The diffuse ionized gas (DIG) in star-forming galaxies: the influence of aperture effects on local HII regions
F. Mannucci, F. Belfiore, M. Curti, G. Cresci, R. Maiolino, A., Marasco, A. Marconi, M. Mingozzi, G. Tozzi, A. Amiri

TL;DR
This paper shows that aperture effects, rather than the diffuse ionized gas, primarily cause differences in emission line ratios between local HII regions and distant star-forming galaxies, impacting metallicity measurements.
Contribution
It demonstrates that aperture effects are the main factor influencing emission line ratios, reducing the perceived impact of DIG on integrated galaxy spectra.
Findings
Aperture effects explain most differences in emission line ratios.
DIG's influence on integrated spectra is less significant than previously thought.
Strong-line metallicity methods remain reliable when aperture effects are properly considered.
Abstract
The Diffuse Ionized Gas (DIG) contributes to the nebular emission of galaxies, resulting in emission line flux ratios that can be significantly different from those produced by HII regions.

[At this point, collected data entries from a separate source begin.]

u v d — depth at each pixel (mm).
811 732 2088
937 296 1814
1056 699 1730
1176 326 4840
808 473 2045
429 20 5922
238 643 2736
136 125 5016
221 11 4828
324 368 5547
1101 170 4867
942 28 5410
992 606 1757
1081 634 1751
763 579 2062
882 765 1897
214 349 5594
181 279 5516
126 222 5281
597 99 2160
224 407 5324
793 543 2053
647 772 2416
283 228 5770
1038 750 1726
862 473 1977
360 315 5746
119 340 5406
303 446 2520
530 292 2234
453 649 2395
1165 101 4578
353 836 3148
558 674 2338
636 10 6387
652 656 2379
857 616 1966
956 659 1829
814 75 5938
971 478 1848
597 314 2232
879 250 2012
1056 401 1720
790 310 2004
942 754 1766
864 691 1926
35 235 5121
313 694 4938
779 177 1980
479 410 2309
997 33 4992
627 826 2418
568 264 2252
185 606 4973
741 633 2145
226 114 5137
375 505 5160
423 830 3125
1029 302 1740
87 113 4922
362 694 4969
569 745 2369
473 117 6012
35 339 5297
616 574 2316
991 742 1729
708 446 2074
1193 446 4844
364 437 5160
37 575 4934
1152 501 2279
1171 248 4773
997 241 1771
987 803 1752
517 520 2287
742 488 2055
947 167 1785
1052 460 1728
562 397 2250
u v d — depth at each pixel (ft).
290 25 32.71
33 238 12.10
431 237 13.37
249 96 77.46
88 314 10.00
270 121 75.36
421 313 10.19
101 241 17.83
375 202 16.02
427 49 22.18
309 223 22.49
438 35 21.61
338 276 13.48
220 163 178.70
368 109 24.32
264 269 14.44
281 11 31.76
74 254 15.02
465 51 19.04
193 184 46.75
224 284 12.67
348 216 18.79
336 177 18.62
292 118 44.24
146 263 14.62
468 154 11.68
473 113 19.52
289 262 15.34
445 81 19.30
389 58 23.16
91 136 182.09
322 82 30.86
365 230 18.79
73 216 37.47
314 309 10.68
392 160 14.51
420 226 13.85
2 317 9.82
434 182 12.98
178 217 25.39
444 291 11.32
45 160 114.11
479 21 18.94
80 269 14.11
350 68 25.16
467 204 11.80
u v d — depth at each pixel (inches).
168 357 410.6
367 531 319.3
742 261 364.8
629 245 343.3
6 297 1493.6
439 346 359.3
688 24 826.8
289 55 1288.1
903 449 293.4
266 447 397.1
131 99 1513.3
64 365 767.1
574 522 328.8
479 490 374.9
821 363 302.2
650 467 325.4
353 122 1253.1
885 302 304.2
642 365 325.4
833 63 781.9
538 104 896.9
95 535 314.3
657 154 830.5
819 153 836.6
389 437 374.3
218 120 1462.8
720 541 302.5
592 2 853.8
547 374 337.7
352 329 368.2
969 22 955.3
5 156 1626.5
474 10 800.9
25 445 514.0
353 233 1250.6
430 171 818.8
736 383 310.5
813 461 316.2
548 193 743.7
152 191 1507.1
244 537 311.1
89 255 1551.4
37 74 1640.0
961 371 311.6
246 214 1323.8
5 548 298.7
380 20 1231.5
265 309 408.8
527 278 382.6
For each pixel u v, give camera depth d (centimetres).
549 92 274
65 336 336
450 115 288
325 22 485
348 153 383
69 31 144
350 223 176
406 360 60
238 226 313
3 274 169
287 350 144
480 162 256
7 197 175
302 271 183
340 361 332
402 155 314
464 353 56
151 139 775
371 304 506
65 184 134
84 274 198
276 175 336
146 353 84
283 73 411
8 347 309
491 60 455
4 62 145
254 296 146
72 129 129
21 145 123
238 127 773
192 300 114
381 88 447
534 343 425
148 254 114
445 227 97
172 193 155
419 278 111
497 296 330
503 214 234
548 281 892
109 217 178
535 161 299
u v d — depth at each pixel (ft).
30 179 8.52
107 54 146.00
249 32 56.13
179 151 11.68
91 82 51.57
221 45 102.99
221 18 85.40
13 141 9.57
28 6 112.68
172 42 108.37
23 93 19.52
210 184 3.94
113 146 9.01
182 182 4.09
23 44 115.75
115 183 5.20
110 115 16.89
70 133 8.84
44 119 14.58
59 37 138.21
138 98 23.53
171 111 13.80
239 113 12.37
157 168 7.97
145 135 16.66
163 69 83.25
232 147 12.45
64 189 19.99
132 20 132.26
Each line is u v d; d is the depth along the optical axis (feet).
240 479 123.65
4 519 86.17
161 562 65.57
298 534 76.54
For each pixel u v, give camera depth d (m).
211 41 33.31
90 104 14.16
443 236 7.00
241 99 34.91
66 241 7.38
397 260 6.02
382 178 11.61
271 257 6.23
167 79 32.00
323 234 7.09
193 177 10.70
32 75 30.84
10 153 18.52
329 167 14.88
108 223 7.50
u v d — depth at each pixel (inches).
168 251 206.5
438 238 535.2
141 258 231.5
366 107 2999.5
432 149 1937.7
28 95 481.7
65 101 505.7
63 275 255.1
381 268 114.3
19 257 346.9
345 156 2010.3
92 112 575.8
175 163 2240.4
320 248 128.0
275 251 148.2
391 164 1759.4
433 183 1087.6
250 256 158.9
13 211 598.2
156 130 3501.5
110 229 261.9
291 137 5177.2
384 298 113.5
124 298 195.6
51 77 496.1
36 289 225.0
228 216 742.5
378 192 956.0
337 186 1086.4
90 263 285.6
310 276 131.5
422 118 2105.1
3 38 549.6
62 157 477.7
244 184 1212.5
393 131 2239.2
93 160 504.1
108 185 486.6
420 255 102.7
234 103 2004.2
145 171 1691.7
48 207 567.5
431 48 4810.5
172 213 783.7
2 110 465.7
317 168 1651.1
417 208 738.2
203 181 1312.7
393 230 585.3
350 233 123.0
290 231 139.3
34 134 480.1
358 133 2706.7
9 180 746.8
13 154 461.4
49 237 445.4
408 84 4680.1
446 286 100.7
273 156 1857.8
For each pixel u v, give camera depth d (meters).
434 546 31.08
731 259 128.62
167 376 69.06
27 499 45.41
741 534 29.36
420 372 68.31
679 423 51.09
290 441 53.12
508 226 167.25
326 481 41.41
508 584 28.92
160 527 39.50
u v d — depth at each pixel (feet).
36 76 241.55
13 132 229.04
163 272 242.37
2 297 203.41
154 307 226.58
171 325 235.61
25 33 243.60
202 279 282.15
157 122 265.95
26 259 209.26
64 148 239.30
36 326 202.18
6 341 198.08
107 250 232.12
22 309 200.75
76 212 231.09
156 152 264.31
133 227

Comparing the emission of [SII]6717,31 between pointed observations of HII regions in nearby galaxies and integrated spectra of more distant galaxies, it has been recently claimed that the DIG can also deeply affect the emission of bright, star-forming galaxies, and that a large correction must be applied to observed line ratios to recover the genuine contribution from HII regions. Here we show instead that the effect of DIG on the integrated spectra of star-forming galaxies is lower than assumed in previous work. Indeed, aperture effects on the spectroscopy of nearby HII regions are largely responsible for the observed difference: when spectra of local HII regions are extracted using large enough…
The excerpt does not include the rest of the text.